Swedish Match USA, Inc. submitted scientific evidence showing that non-users of tobacco, including young adults, did not intend to buy any of the eight products. The modified risk claim did not make them more likely to buy the products.
However, research suggests that, in general, youth’s perceptions about the risks or harms of a tobacco product could influence their likelihood of using it. Accordingly, FDA has taken steps to further limit the likelihood that youth will start using General Snus. Following the authorization of these MRTPs, Swedish Match USA, Inc. is required to restrict youth access and exposure to the marketing of General Snus. For example, FDA has placed stringent restrictions on how the products are advertised and promoted, particularly via websites and social media. If Swedish Match USA, Inc., based on any data, is no longer able to show, or FDA is no longer able to find, that continued marketing of these MRTPs would benefit the health of the U.S. population as a whole, including users and non-users of tobacco, then FDA may withdraw the order.
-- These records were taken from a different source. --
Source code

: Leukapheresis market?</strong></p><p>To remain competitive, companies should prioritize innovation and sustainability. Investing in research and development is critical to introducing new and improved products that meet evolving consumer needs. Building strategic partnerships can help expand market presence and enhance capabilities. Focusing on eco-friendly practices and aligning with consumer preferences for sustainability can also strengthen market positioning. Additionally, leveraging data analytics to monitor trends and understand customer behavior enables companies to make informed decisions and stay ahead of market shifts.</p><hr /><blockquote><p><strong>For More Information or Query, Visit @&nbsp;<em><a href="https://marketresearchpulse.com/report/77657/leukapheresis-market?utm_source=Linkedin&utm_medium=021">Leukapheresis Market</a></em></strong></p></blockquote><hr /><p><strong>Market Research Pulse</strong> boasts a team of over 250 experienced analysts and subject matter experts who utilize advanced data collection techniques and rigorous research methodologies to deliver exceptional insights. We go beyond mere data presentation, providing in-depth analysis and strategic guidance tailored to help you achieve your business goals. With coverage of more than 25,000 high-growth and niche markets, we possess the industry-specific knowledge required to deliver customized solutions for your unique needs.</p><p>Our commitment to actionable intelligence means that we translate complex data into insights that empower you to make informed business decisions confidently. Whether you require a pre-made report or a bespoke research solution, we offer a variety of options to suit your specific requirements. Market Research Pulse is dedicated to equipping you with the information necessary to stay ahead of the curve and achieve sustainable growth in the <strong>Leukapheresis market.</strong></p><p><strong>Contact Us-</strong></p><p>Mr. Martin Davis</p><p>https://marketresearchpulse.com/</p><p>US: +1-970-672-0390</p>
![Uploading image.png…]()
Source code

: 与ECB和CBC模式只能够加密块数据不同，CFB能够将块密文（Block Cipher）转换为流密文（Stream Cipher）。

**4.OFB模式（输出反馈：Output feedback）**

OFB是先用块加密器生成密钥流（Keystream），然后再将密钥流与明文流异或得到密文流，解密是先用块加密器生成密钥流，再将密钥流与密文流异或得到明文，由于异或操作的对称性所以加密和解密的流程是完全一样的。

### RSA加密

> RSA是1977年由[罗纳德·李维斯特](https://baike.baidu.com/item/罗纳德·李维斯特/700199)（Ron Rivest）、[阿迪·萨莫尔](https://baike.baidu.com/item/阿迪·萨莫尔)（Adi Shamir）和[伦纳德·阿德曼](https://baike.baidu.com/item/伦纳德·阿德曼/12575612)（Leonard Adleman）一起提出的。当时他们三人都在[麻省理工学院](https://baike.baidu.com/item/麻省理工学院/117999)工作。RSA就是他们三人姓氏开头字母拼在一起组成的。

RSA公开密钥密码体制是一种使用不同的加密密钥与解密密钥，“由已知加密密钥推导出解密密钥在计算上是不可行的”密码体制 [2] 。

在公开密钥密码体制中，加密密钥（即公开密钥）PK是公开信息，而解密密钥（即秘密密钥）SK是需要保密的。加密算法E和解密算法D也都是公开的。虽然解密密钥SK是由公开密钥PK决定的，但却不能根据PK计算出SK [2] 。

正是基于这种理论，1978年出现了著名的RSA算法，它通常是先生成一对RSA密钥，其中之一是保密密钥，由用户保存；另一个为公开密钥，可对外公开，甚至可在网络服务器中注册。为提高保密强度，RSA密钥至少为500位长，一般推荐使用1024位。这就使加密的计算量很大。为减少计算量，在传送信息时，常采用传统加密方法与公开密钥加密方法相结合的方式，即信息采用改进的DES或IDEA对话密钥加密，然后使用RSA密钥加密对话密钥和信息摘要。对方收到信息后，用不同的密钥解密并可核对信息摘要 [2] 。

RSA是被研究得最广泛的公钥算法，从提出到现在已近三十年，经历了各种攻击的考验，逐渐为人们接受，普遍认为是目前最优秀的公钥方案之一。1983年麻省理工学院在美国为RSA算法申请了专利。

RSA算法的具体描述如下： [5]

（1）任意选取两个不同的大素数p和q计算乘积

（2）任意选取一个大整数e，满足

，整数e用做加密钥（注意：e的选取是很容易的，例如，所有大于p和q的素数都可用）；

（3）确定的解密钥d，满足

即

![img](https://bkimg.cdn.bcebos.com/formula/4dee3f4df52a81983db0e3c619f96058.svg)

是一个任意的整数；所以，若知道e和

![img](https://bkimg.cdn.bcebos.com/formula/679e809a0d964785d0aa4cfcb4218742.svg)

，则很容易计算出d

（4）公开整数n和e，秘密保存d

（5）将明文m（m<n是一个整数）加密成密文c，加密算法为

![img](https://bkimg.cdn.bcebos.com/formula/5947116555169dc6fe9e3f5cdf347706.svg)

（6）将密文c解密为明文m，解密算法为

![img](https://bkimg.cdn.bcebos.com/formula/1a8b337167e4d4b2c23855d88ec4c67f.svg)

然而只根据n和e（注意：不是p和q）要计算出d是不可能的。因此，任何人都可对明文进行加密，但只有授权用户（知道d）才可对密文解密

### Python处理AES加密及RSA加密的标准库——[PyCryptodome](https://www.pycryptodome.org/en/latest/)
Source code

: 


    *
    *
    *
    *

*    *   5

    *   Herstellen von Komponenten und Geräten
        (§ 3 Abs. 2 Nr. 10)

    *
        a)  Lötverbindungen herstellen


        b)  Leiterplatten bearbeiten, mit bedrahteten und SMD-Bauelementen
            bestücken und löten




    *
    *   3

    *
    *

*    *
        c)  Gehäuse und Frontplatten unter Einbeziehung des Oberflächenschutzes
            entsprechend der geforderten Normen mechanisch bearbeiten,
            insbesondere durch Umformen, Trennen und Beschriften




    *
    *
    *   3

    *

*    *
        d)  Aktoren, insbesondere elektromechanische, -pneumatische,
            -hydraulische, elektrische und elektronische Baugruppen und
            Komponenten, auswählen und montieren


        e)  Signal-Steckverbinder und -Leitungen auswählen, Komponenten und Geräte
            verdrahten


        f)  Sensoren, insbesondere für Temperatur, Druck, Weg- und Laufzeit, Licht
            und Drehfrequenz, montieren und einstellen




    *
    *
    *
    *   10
What will consumers now see in stores and online?
In November 2015, FDA issued marketing orders for the eight General Snus. So, adult consumers may have already seen the products, without modified risk information, available for sale. Now, consumers may also see the products advertised with the claim, “Using General Snus instead of cigarettes puts you at a lower risk of mouth cancer, heart disease, lung cancer, stroke, emphysema, and chronic bronchitis.” The eight products are:
- General Loose
- General Portion Original Large
- General Dry Mint Portion Original Mini
- General Mint Portion White Large
- General Portion White Large
- General Classic Blend Portion White Large – 12 ct
- General Nordic Mint Portion White Large – 12 ct
- General Wintergreen Portion White Large
- 1. See section 911(g)(4) of the FD&C Act for all factors FDA must take into account when making determinations regarding the benefit to the health of individuals and of the population as a whole under 911(g)(1) and (2).